● Opdracht
Schrijf de tekst van elk van de onderstaande rijen regel voor regel letterlijk over.

● Aangeleverd materiaal
◇ ◇ ◇ ◇

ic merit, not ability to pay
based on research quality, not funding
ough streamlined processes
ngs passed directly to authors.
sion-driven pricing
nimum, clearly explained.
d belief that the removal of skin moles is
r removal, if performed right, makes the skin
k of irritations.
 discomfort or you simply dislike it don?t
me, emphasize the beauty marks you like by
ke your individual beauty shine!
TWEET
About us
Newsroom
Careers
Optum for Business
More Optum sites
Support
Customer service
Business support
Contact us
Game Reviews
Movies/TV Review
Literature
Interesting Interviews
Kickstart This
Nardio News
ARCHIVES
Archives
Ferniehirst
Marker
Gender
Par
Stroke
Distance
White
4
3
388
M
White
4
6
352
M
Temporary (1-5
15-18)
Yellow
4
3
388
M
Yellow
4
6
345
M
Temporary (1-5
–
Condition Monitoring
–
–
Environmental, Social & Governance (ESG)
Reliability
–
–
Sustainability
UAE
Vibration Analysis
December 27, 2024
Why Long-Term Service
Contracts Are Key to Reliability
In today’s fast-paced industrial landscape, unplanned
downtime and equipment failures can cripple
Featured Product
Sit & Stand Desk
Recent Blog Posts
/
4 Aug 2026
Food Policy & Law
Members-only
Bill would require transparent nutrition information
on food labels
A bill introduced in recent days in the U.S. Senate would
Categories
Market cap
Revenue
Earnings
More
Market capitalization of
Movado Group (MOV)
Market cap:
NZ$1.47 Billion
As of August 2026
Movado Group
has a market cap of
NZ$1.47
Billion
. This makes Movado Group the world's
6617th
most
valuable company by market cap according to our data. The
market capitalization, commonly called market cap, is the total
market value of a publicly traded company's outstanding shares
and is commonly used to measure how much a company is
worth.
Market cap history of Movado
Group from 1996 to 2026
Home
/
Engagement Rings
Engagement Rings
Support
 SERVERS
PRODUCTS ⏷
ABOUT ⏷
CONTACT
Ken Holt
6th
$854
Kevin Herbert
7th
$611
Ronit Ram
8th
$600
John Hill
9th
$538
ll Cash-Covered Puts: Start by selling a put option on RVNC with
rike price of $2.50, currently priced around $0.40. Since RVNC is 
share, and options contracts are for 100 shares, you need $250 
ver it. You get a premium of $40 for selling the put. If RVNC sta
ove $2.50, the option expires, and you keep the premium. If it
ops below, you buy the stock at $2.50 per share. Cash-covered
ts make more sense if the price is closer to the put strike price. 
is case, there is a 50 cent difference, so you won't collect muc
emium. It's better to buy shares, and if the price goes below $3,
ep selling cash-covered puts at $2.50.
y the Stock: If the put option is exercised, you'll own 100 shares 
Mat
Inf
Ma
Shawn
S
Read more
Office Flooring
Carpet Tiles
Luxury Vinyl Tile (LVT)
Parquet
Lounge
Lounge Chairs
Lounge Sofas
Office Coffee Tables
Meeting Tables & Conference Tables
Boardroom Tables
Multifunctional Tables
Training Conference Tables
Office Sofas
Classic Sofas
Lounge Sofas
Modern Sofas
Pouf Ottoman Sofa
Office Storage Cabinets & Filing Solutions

◇ ◇ ◇ ◇

● Antwoord
ic merit, not ability to pay
based on research quality, not funding
ough streamlined processes
ngs passed directly to authors.
sion-driven pricing
nimum, clearly explained.
d belief that the removal of skin moles is
r removal, if performed right, makes the skin
k of irritations.
 discomfort or you simply dislike it don?t
me, emphasize the beauty marks you like by
ke your individual beauty shine!
TWEET
About us
Newsroom
Careers
Optum for Business
More Optum sites
Support
Customer service
Business support
Contact us
Game Reviews
Movies/TV Review
Literature
Interesting Interviews
Kickstart This
Nardio News
ARCHIVES
Archives
Ferniehirst
Marker
Gender
Par
Stroke
Distance
White
4
3
388
M
White
4
6
352
M
Temporary (1-5
15-18)
Yellow
4
3
388
M
Yellow
4
6
345
M
Temporary (1-5
–
Condition Monitoring
–
–
Environmental, Social & Governance (ESG)
Reliability
–
–
Sustainability
UAE
Vibration Analysis
December 27, 2024
Why Long-Term Service
Contracts Are Key to Reliability
In today’s fast-paced industrial landscape, unplanned
downtime and equipment failures can cripple
Featured Product
Sit & Stand Desk
Recent Blog Posts
/
4 Aug 2026
Food Policy & Law
Members-only
Bill would require transparent nutrition information
on food labels
A bill introduced in recent days in the U.S. Senate would
Categories
Market cap
Revenue
Earnings
More
Market capitalization of
Movado Group (MOV)
Market cap:
NZ$1.47 Billion
As of August 2026
Movado Group
has a market cap of
NZ$1.47
Billion
. This makes Movado Group the world's
6617th
most
valuable company by market cap according to our data. The
market capitalization, commonly called market cap, is the total
market value of a publicly traded company's outstanding shares
and is commonly used to measure how much a company is
worth.
Market cap history of Movado
Group from 1996 to 2026
Home
/
Engagement Rings
Engagement Rings
Support
 SERVERS
PRODUCTS ⏷
ABOUT ⏷
CONTACT
Ken Holt
6th
$854
Kevin Herbert
7th
$611
Ronit Ram
8th
$600
John Hill
9th
$538
ll Cash-Covered Puts: Start by selling a put option on RVNC with
rike price of $2.50, currently priced around $0.40. Since RVNC is 
share, and options contracts are for 100 shares, you need $250 
ver it. You get a premium of $40 for selling the put. If RVNC sta
ove $2.50, the option expires, and you keep the premium. If it
ops below, you buy the stock at $2.50 per share. Cash-covered
ts make more sense if the price is closer to the put strike price. 
is case, there is a 50 cent difference, so you won't collect muc
emium. It's better to buy shares, and if the price goes below $3,
ep selling cash-covered puts at $2.50.
y the Stock: If the put option is exercised, you'll own 100 shares 
Mat
Inf
Ma
Shawn
S
Read more
Office Flooring
Carpet Tiles
Luxury Vinyl Tile (LVT)
Parquet
Lounge
Lounge Chairs
Lounge Sofas
Office Coffee Tables
Meeting Tables & Conference Tables
Boardroom Tables
Multifunctional Tables
Training Conference Tables
Office Sofas
Classic Sofas
Lounge Sofas
Modern Sofas
Pouf Ottoman Sofa
Office Storage Cabinets & Filing Solutions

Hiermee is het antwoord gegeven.